I persisted for 10 years under these conditions.  I was at my wit’s end.  What else would I do?  I always enjoyed coaching.  I could revert to my athletic background and mentor endurance athletes or go back to my engineering roots…  Having invested so much of my life and energy in farming I decided to try Seasonal Agriculture Workers Program and hired three Mexican men for the 2018 growing season.  Jesus, Antonio and Leopoldo changed my life and my perspective.  For the first time I had professional labour staff working on my farm.  These men were proud of their work, needed minimal supervision, and were on time every single day, rain or shine, hot or cold.  They worked as hard from the first day they arrived until the day they went home to their families months later.  These men gave me hope about our future; we relied on each other.  They worked hard, were trusted, treated with respect and provided a safe place to live and work while I gained reliable staff who enabled me to make commitments to customers and achieve a better life:work balance.  They were so appreciative of the work, so respectful and so gracious.  The pay which seems so little to local staff goes far in Mexico where being paid Canadian wages enables them to put their children through school and university, build better houses, buy a washing machine for their family or bicycles for their children.  As I cried when I dropped Antonio and Leopoldo off at the airport after that first season, I did not know that Antonio would die in Mexico a couple of months later.  I was devastated.  This 28 year old man worked so hard, never complained and sacrificed so much time away from his family to provide them with hope for a better future was not able to enjoy the rewards of his efforts.  In 2019 only Leopoldo returned to work at Nature’s Route Farm and we had two new workers from Mexico.  Again, these men gave me hope that farming in New Brunswick was possible and that the wages these men sent to Mexico went to the most deserving families.  In January of 2020 Jesus returned to our farm to work.  Despite not speaking the same language, coming from different cultures and different backgrounds our bond has strengthened and I feel both grateful and indebted to these people who give so much to Canadians in exchange for hope and better opportunities for their families.
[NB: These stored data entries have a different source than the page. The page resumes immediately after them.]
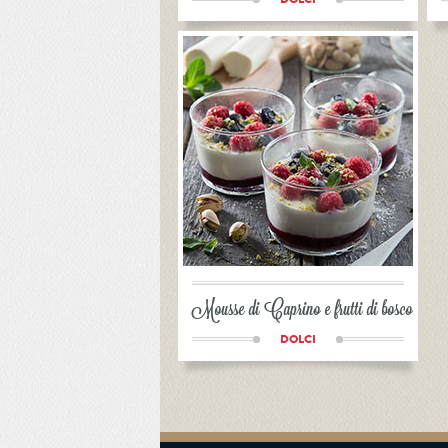
Mousse di Caprino e frutti di bosco
DOLCI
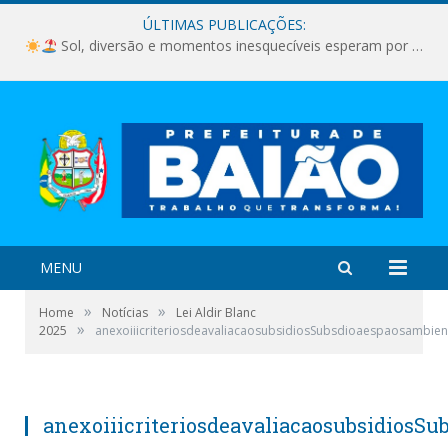
ÚLTIMAS PUBLICAÇÕES:
Sol, diversão e momentos inesquecíveis esperam por você!
MENU
»
»
Home
Notícias
Lei Aldir Blanc
»
2025
anexoiiicriteriosdeavaliacaosubsidiosSubsdioaespaosambiente
anexoiiicriteriosdeavaliacaosubsidiosSu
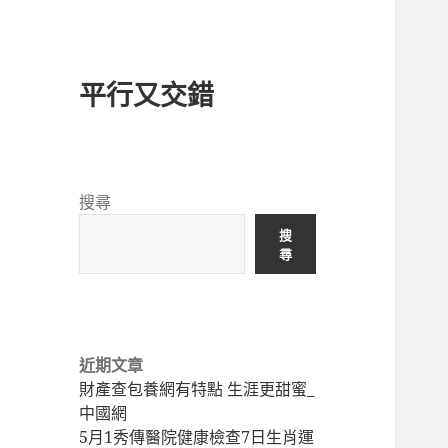
平行又交錯
搜尋
搜
尋
近期文章
財產查包養網有特點 生涯更甜蜜_
中國網
5月1秀傳醫院健康檢查7日生肖運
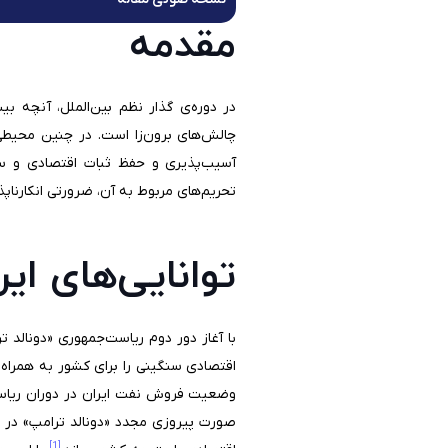
مقدمه
در دوره‌ی گذار نظم بین‌الملل، آنچه ب
چالش‌های برون‌زا است. در چنین محیطی
آسیب‌پذیری و حفظ ثبات اقتصادی و سی
تحریم‌های مربوط به آن، ضرورتی انکارناپذ
توانایی‌های ای
با آغاز دور دوم ریاست‌جمهوری «دونالد 
اقتصادی سنگینی را برای کشور به همراه د
وضعیت فروش نفت ایران در دوران ریاست‌ج
صورت پیروزی مجدد «دونالد ترامپ» در ان
[1]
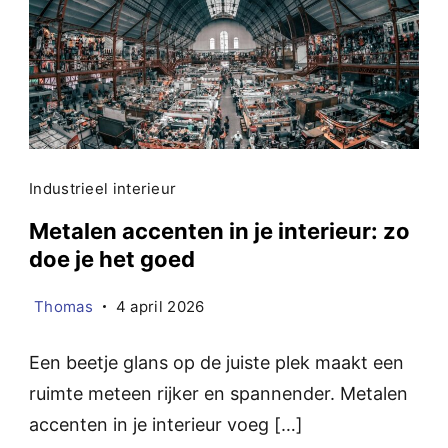
Industrieel interieur
Metalen accenten in je interieur: zo
doe je het goed
Thomas
4 april 2026
Een beetje glans op de juiste plek maakt een
ruimte meteen rijker en spannender. Metalen
accenten in je interieur voeg […]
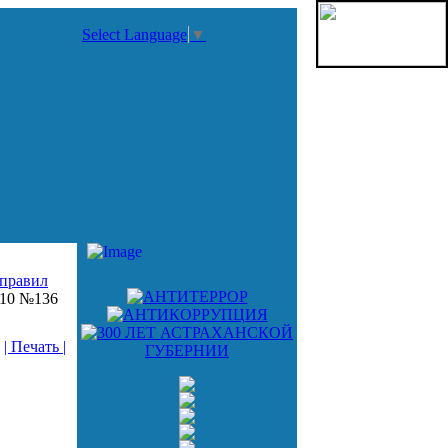
Select Language
▼
правил
010 №136
| Печать |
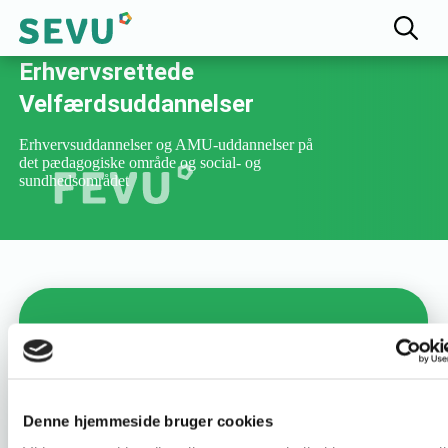
Fællesudvalget for
Erhvervsrettede
Velfærdsuddannelser
Erhvervsuddannelser og AMU-uddannelser på
det pædagogiske område og social- og
sundhedsområdet
Varighed :
1 dag
Uddannelsesnummer :
47968
Denne hjemmeside bruger cookies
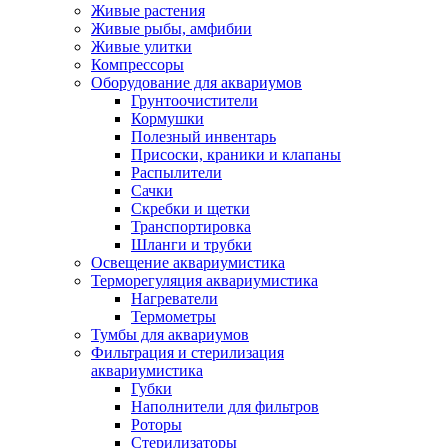
Живые растения
Живые рыбы, амфибии
Живые улитки
Компрессоры
Оборудование для аквариумов
Грунтоочистители
Кормушки
Полезный инвентарь
Присоски, краники и клапаны
Распылители
Сачки
Скребки и щетки
Транспортировка
Шланги и трубки
Освещение аквариумистика
Терморегуляция аквариумистика
Нагреватели
Термометры
Тумбы для аквариумов
Фильтрация и стерилизация
аквариумистика
Губки
Наполнители для фильтров
Роторы
Стерилизаторы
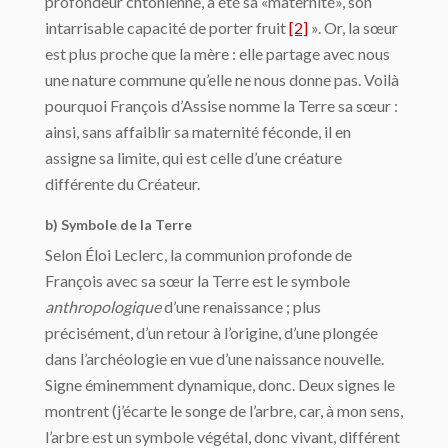
profondeur chtonienne, a été sa «maternité», son
intarrisable capacité de porter fruit
[2]
». Or, la sœur
est plus proche que la mère : elle partage avec nous
une nature commune qu’elle ne nous donne pas. Voilà
pourquoi François d’Assise nomme la Terre sa sœur :
ainsi, sans affaiblir sa maternité féconde, il en
assigne sa limite, qui est celle d’une créature
différente du Créateur.
b) Symbole de la Terre
Selon Éloi Leclerc, la communion profonde de
François avec sa sœur la Terre est le symbole
anthropologique
d’une renaissance ; plus
précisément, d’un retour à l’origine, d’une plongée
dans l’archéologie en vue d’une naissance nouvelle.
Signe éminemment dynamique, donc. Deux signes le
montrent (j’écarte le songe de l’arbre, car, à mon sens,
l’arbre est un symbole végétal, donc vivant, différent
I love my work.  I am strong, robust and resilient.  There have been challenges, but, I always want to grow more of the best possible food for people.  My clients are so grateful, and while I do not have much money to spare at the end of the year, I do not want for much.  I have my family and my work.  This is my life.
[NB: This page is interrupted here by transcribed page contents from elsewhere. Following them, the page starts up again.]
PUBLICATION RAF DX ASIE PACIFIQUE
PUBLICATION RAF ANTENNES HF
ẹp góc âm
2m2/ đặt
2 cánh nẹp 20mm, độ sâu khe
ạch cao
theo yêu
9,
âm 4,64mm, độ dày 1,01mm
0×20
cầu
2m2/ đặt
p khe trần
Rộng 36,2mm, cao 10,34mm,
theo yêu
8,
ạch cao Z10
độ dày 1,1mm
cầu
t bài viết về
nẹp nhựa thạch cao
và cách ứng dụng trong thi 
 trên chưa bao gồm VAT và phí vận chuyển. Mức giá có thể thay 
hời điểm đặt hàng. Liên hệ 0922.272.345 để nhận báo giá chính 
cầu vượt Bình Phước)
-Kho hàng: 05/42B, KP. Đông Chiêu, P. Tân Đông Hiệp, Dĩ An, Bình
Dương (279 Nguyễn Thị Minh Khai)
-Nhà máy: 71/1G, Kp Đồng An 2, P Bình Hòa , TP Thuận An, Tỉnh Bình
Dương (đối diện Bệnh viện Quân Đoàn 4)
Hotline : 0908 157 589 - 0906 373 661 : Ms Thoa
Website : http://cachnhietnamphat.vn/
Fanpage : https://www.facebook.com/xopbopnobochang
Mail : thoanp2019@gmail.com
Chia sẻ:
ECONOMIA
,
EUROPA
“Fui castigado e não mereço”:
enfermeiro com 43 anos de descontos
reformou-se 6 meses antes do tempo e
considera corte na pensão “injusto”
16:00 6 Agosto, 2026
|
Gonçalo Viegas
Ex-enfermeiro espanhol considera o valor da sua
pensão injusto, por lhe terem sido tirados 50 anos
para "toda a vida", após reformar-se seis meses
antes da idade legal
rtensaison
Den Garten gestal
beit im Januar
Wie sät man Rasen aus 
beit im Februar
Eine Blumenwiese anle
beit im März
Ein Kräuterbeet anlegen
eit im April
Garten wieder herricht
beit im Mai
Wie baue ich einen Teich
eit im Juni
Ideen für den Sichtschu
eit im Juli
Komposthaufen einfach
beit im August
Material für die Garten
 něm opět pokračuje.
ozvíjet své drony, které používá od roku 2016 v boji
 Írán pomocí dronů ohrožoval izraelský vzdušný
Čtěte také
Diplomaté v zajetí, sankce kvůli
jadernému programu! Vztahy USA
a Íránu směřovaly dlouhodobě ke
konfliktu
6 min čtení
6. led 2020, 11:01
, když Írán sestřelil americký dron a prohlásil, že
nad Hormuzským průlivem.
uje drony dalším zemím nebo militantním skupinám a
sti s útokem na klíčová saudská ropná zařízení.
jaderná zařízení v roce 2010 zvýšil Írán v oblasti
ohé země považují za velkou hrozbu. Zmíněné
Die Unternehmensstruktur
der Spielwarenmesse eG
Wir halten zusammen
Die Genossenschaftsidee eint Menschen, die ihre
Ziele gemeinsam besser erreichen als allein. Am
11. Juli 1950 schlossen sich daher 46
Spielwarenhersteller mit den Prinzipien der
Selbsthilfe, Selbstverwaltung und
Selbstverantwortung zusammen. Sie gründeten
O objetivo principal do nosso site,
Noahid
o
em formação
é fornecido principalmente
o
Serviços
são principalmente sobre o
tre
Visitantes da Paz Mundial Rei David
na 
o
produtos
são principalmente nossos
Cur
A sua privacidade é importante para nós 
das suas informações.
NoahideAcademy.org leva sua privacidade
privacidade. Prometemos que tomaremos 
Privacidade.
So, as we all struggle with COVID-19 and businesses foreclose, workers are laid off and our values are challenged, I hope that our community will hold us all up.  I hope that we can think globally while living in our isolated bubbles.  We are lucky in New Brunswick.  We have health professionals who dedicate their lives and put their families at risk for us.  In these challenging times low wage earners have become our front line workers at grocery stores and other essential services.  This is not the time to forsake our workers who come from away.  The risk of them carrying COVID-19 into our midst exists; but we have the health care capacity to deal with these healthy strong workers and their recovery.  They rely on these jobs as much as our society relies on their extraordinary work. These workers will have to work somewhere else in 2020, and judging from how New Brunswick is faring to date, they will be at higher risk almost anywhere on earth.